We hit a homerun in MGP Ingredients. MGP is a grain processor that also private labels liquor. We bought stock when it was $19 a share and helped drive it to well over $40. Fortunately, we sold shares when they became expensive. Subsequently, the company underperformed its quarterly guidance and shares dropped $9. We made over 110% in many accounts on MGP.

We sold off half of our position in GDX Gold Mining fund and Impala Platinum. Precious metals were beginning to drop as the Federal Reserve is talking about raising interest rates. Higher rates equal a strong dollar which does not portend good things for gold. Some people doubled their money on GDX since the beginning of the year. Others lost if they owned it for several years. We made about 34% on the sale of Impala. Fortunately, we did not sell all of Impala because the shares turned course and are back at 59% profit.

As for bonds, we bought a series of Osh Kosh debt that yields over 4% and matures in five and a half years. Osh Kosh has won a contract to supply the military with new armored vehicles.

We also purchased bonds in Edgewell Personal Care. Edgwell is a spinoff from Energizer Batteries. The bonds yield over 3% and mature in six year. Edgewell manufactures Schick razors, Edge shaving cream, Hawaiian Tropic suntan lotion, and Playtex feminine products. Edgewell has plenty of cash to cover its debt and other liabilities.

 The Difference Between Our Firm and Wall Street

There is a big difference between how we invest our clients’ money and how the typical Wall Street firm manages investments. Most Wall Street firms invest the lion’s share of an account in stocks and stock mutual funds. With financial markets trading close to all-time highs, we find this strategy risky.

We invest the majority of our clients’ accounts in bonds, yielding between 3% and 4%. Our theory is that these bonds will probably outperform stocks over the next ten years as stocks will return less and with much more volatility.

The typical stock in the S&P 500 trades at a price to earnings ratio of 20. The average, going back to 1871, is 15.5. Not only is the index trading higher than its average, it is also trading on peak earnings.
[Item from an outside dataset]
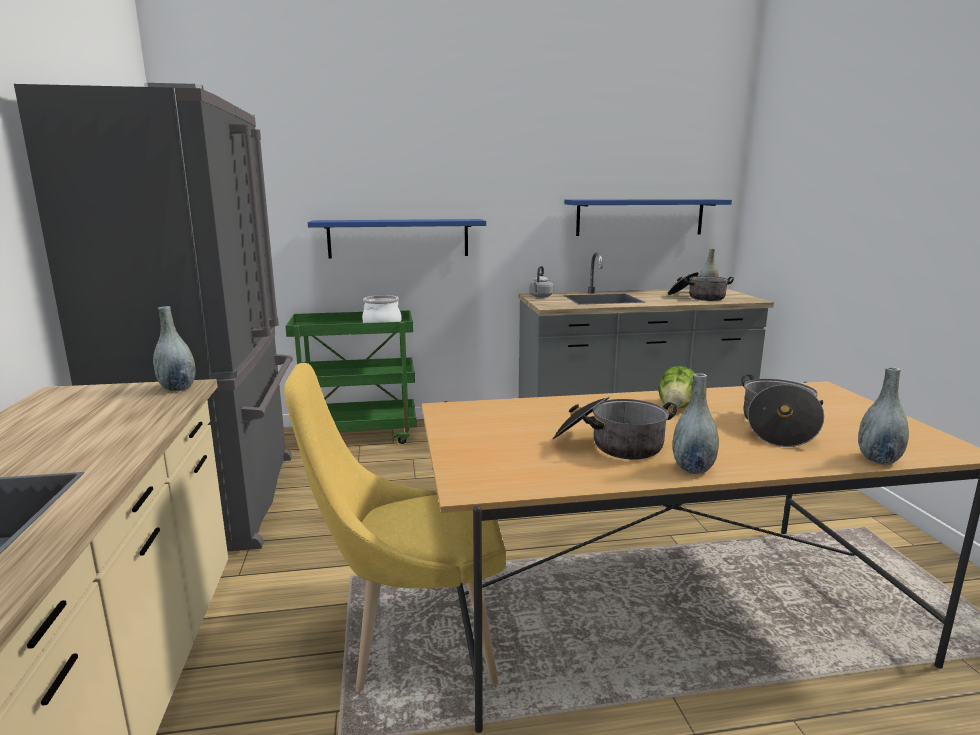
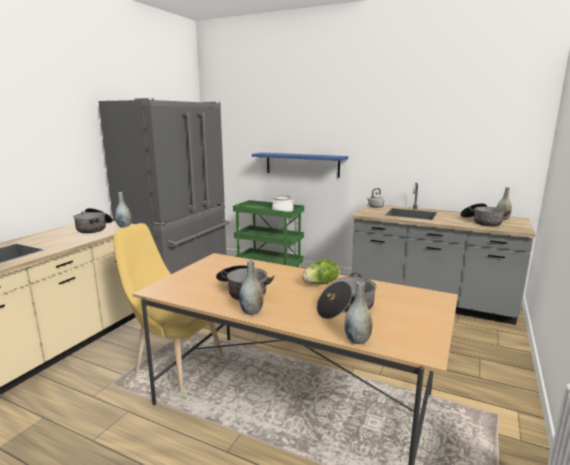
camera: 35 degrees right, 0 degrees up
(106, 405) = (94, 228): none -> cooking pot
(640, 217) = (458, 160): blue shelf -> none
What we mean by peak earnings is that the revenues and earnings of these large companies have been doing well since the financial crisis in 2008 and 2009. Like everything else, these earnings are bound to “revert to the mean”. This means go back to average.

Most of the brokerage statements we see, people, regardless of age, have an enormous amount of money invested in stocks and stock mutual funds.

Not only is this tactic risky (in our opinion), the fees that Wall Street charge are quite high. Most investment firms use mutual funds these days—even the prestigious high net worth companies. You will see the same holdings over and over: CocaCola, Exxon, Wal-Mart, Pfizer. These are all great companies but why not just buy a low-fee index fund?

Why do you need to pay someone a fee when you can buy these blue chips on your own? Why buy load mutual funds? Why buy an annuity that can charge up to 2% a year, sometimes even more?

We are one of the few firms that researches everything we invest in. We scour the globe and invest in the entire capital structure. That means that we will invest in stocks, preferred stocks (that pay dividends), bonds, convertible bonds (that convert into stock), and many other securities.

We keep a good portion of our clients’ account invested in corporate bonds. Why? Going forward, the 3.5% that we receive on these corporate might actually outperform or at least keep up with equities, and with a fraction of the risk and volatility. Our competition can’t do this because their advisors aren’t experienced enough to buy individual bonds and their fees are too high and would negate the returns of a portfolio in a low return environment.

It’s been rumored that Merrill Lynch will no longer allow their financial advisors to pick individual securities. Many of these folks are basically salespeople who invest everything into one big cookie-cutter portfolio.